-- Source material follows --

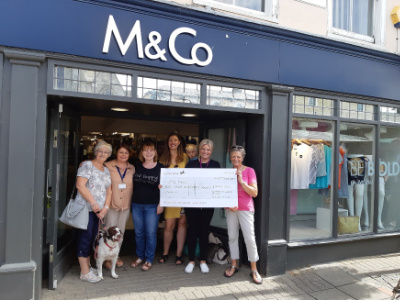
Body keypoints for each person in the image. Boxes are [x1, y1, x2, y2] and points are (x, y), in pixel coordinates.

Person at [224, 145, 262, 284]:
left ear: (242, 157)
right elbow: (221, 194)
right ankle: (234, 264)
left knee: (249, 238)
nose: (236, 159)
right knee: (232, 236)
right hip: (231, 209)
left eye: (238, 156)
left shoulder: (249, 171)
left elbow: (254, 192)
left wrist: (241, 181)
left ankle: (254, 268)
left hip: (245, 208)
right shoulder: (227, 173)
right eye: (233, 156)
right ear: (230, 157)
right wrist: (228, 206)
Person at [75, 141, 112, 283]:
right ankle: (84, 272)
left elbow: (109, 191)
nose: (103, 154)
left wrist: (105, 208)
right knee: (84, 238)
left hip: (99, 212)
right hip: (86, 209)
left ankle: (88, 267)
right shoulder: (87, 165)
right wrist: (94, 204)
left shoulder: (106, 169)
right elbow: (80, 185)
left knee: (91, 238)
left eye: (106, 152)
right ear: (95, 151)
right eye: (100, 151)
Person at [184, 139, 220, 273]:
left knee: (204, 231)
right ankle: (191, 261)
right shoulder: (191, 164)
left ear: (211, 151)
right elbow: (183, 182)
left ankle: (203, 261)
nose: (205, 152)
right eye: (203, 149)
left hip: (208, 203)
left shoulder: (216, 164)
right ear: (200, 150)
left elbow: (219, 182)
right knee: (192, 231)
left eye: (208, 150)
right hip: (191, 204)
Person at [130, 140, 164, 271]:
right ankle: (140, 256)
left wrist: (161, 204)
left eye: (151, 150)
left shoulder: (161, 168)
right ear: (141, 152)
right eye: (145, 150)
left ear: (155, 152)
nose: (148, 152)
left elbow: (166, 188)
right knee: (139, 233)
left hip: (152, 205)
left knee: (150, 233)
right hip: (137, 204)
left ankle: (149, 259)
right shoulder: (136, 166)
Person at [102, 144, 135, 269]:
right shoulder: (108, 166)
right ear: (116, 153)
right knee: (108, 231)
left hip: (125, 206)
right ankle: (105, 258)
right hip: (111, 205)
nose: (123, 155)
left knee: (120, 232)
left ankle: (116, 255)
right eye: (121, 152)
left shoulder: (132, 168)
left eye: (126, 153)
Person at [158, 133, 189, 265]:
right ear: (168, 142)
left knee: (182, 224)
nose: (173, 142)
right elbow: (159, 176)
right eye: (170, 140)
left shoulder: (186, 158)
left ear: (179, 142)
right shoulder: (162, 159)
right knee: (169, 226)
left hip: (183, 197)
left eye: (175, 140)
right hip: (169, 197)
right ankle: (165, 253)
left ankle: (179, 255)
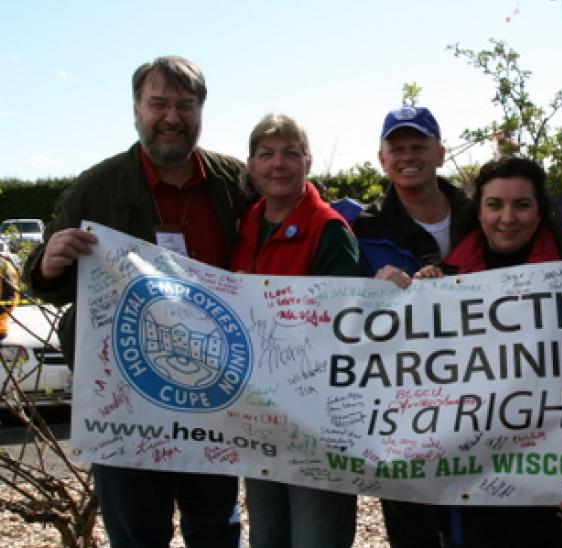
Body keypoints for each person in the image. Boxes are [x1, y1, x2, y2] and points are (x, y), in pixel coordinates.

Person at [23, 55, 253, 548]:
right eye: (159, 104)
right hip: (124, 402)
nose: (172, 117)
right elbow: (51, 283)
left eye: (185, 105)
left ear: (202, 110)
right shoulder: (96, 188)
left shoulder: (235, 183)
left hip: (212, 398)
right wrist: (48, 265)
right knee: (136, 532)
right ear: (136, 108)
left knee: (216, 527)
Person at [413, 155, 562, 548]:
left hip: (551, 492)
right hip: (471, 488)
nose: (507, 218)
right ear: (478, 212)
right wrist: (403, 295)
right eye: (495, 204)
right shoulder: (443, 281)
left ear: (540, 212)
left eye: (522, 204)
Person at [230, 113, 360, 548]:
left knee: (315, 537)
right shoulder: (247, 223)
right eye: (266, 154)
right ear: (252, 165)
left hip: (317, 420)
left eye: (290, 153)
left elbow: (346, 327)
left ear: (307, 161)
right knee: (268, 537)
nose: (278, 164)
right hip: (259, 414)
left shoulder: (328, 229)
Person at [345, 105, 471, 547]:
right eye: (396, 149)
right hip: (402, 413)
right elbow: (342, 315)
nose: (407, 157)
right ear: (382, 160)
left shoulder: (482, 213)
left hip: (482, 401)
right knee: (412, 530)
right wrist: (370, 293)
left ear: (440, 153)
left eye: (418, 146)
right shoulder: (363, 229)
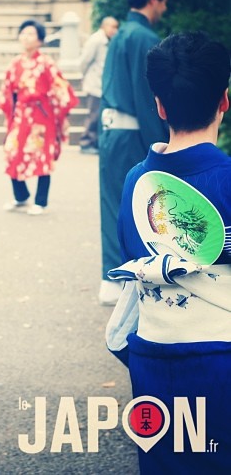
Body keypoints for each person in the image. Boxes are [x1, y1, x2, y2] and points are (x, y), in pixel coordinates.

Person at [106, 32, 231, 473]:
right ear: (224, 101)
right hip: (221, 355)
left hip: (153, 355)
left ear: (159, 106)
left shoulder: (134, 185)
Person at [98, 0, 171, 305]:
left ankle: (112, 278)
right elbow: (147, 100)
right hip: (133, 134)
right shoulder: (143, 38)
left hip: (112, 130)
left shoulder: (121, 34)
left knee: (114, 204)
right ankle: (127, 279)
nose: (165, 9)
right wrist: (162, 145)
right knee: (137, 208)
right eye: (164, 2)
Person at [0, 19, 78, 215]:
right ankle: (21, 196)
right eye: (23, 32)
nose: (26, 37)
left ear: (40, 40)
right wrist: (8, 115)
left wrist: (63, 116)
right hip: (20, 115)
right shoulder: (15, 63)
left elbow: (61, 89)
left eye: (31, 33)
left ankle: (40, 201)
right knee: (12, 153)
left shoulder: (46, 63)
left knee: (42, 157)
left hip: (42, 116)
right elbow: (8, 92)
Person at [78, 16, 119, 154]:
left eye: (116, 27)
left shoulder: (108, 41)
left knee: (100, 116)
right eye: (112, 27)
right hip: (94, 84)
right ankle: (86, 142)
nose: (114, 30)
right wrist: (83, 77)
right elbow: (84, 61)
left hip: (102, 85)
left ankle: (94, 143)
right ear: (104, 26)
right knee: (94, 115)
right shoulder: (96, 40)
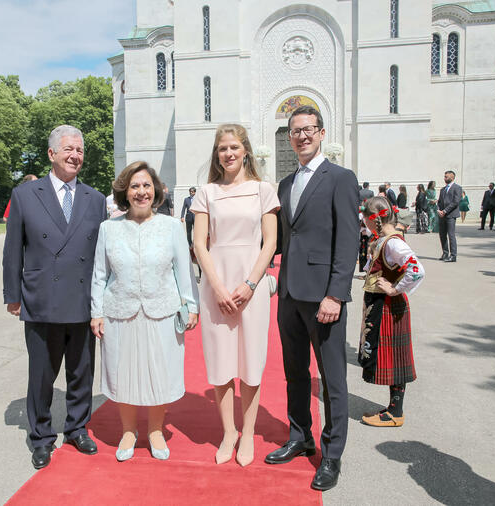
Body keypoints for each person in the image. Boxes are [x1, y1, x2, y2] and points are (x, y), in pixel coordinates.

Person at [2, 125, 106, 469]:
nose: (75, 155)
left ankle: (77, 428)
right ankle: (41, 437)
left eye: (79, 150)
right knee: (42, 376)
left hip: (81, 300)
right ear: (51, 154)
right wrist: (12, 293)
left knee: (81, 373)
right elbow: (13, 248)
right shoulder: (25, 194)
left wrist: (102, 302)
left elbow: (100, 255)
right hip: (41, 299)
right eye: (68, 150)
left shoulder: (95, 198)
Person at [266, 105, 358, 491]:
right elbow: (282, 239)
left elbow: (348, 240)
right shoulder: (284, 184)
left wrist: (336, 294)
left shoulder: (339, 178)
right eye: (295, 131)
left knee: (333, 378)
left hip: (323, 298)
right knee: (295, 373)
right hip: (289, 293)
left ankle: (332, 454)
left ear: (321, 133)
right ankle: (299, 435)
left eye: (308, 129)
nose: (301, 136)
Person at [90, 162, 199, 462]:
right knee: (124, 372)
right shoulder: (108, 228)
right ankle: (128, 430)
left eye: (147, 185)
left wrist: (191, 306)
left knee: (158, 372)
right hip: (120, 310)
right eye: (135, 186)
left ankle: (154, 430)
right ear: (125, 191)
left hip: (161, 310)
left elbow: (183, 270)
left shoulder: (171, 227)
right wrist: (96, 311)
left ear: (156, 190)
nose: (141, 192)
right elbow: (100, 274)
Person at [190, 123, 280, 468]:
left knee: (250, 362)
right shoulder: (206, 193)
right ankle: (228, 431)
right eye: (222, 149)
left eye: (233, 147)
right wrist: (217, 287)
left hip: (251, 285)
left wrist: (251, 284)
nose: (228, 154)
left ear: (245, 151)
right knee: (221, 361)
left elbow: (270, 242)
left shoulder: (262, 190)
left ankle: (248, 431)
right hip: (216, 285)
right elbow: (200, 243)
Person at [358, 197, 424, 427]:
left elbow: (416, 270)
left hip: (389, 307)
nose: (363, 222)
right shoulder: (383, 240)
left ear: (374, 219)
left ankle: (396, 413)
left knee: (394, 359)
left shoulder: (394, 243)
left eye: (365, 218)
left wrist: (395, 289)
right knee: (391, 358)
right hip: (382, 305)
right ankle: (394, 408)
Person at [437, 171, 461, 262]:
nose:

-- Source material concluded --
-- Source material follows --

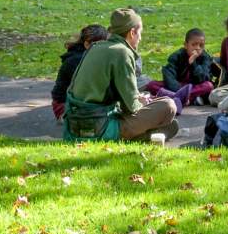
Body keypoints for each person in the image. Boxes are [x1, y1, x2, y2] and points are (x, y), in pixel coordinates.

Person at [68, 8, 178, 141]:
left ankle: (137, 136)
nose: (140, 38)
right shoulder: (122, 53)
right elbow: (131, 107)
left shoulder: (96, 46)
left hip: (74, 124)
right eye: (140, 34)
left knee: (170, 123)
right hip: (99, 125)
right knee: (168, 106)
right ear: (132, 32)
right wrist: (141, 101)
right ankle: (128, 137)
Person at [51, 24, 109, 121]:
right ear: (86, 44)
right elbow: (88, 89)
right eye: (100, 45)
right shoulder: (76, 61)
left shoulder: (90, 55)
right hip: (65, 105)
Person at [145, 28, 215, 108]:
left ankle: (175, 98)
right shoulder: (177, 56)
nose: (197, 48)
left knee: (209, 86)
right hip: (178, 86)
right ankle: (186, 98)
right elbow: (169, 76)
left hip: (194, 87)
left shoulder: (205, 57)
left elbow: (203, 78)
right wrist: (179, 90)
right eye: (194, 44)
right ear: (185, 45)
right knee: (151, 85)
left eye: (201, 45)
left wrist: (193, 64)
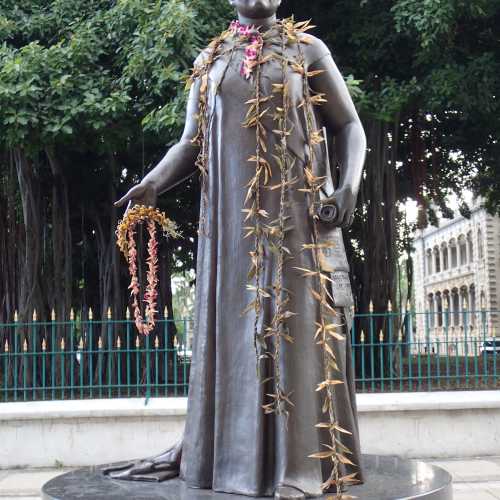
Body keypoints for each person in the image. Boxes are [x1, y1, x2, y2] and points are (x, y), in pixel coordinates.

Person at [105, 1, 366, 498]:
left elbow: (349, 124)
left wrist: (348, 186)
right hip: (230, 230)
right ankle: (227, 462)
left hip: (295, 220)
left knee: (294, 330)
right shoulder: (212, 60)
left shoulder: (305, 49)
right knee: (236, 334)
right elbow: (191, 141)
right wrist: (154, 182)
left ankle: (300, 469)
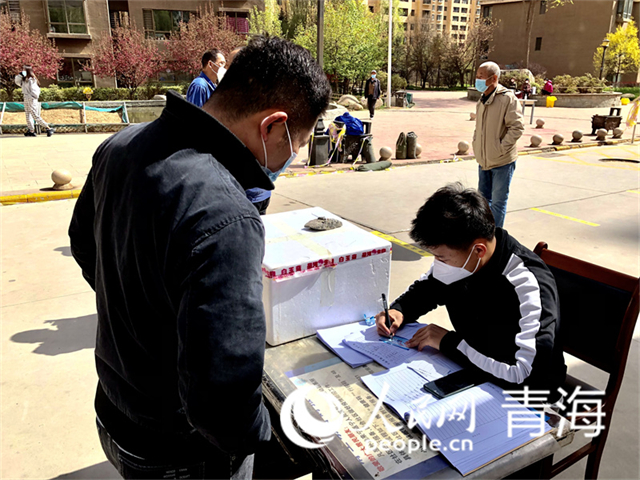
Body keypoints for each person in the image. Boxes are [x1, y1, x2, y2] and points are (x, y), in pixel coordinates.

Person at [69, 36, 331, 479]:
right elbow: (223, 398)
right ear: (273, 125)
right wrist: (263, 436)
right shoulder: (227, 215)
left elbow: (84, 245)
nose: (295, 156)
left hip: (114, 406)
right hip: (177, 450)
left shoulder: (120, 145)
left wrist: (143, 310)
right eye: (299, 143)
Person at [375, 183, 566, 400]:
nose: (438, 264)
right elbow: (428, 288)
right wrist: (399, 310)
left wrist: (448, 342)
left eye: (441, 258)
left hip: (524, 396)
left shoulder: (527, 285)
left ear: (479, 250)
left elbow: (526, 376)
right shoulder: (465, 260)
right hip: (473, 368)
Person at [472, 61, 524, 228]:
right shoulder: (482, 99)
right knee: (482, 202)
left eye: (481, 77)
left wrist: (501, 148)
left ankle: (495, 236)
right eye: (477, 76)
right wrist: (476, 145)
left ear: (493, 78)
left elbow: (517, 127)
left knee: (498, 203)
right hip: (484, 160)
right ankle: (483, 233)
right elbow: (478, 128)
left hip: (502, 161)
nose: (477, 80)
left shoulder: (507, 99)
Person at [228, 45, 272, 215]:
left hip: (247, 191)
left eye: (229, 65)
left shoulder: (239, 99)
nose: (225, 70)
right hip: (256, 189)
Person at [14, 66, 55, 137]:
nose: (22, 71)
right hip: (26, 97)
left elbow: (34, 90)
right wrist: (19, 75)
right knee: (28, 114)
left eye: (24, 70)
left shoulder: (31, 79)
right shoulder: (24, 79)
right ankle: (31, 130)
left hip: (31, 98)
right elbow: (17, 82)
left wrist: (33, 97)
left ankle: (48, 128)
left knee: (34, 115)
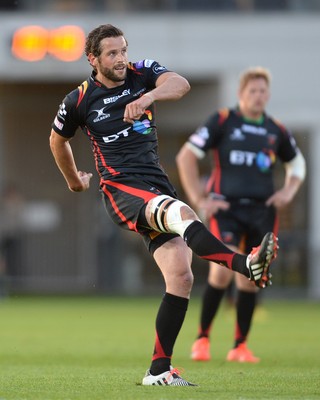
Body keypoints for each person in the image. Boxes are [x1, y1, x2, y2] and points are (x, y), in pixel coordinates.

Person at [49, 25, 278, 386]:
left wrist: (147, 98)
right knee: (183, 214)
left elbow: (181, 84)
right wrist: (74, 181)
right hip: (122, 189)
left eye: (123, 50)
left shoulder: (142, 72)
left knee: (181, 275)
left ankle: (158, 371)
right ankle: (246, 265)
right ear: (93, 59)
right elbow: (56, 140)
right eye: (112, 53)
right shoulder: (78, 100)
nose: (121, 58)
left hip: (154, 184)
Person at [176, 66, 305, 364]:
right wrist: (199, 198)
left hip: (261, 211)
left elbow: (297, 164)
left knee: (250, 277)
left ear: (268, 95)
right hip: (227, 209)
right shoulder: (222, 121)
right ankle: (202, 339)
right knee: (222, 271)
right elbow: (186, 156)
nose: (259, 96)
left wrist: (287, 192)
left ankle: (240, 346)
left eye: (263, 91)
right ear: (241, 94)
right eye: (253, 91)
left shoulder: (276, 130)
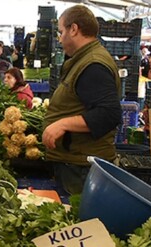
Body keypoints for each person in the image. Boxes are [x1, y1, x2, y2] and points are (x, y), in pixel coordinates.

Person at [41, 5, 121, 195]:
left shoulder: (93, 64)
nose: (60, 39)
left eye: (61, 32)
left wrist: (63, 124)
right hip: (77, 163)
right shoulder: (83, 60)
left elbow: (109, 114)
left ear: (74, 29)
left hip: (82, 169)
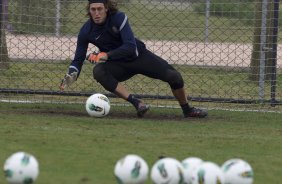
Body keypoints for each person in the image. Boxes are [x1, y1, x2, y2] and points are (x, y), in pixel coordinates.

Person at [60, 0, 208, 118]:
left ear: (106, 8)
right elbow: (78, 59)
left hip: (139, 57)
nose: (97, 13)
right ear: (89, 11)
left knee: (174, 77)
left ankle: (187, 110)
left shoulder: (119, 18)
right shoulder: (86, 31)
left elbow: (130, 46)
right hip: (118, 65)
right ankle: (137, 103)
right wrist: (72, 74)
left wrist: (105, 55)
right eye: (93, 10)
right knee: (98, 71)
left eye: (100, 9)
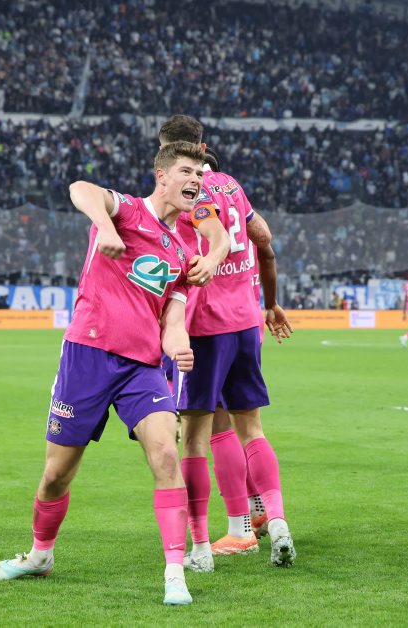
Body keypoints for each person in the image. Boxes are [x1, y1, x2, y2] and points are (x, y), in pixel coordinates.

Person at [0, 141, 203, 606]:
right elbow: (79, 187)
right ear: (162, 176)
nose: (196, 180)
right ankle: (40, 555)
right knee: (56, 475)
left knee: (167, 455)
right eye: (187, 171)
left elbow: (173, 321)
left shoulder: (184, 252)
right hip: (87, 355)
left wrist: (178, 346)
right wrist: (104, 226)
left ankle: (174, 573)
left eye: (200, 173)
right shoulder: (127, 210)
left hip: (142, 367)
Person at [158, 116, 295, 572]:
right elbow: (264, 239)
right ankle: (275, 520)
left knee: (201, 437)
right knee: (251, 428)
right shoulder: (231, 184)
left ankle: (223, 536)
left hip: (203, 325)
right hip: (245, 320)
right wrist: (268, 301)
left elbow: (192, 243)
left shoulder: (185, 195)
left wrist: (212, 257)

-- Source material concluded --

- [Task brief]: Retype the entries above exactly, but only from the line containing "right knee: (232, 236)" through the line containing "right eye: (100, 151)", both included.

- [Reply]:
right knee: (232, 236)
right hip: (231, 209)
left eye: (238, 156)
left shoulder: (249, 171)
left elbow: (254, 192)
left wrist: (241, 181)
left ankle: (254, 268)
left hip: (245, 208)
right shoulder: (227, 173)
right eye: (233, 156)
right ear: (230, 157)
right wrist: (228, 206)
Person at [75, 141, 112, 283]:
right ankle: (84, 272)
left elbow: (109, 191)
nose: (103, 154)
left wrist: (105, 208)
right knee: (84, 238)
left hip: (99, 212)
right hip: (86, 209)
left ankle: (88, 267)
right shoulder: (87, 165)
right wrist: (94, 204)
left shoulder: (106, 169)
right elbow: (80, 185)
left knee: (91, 238)
left eye: (106, 152)
right ear: (95, 151)
right eye: (100, 151)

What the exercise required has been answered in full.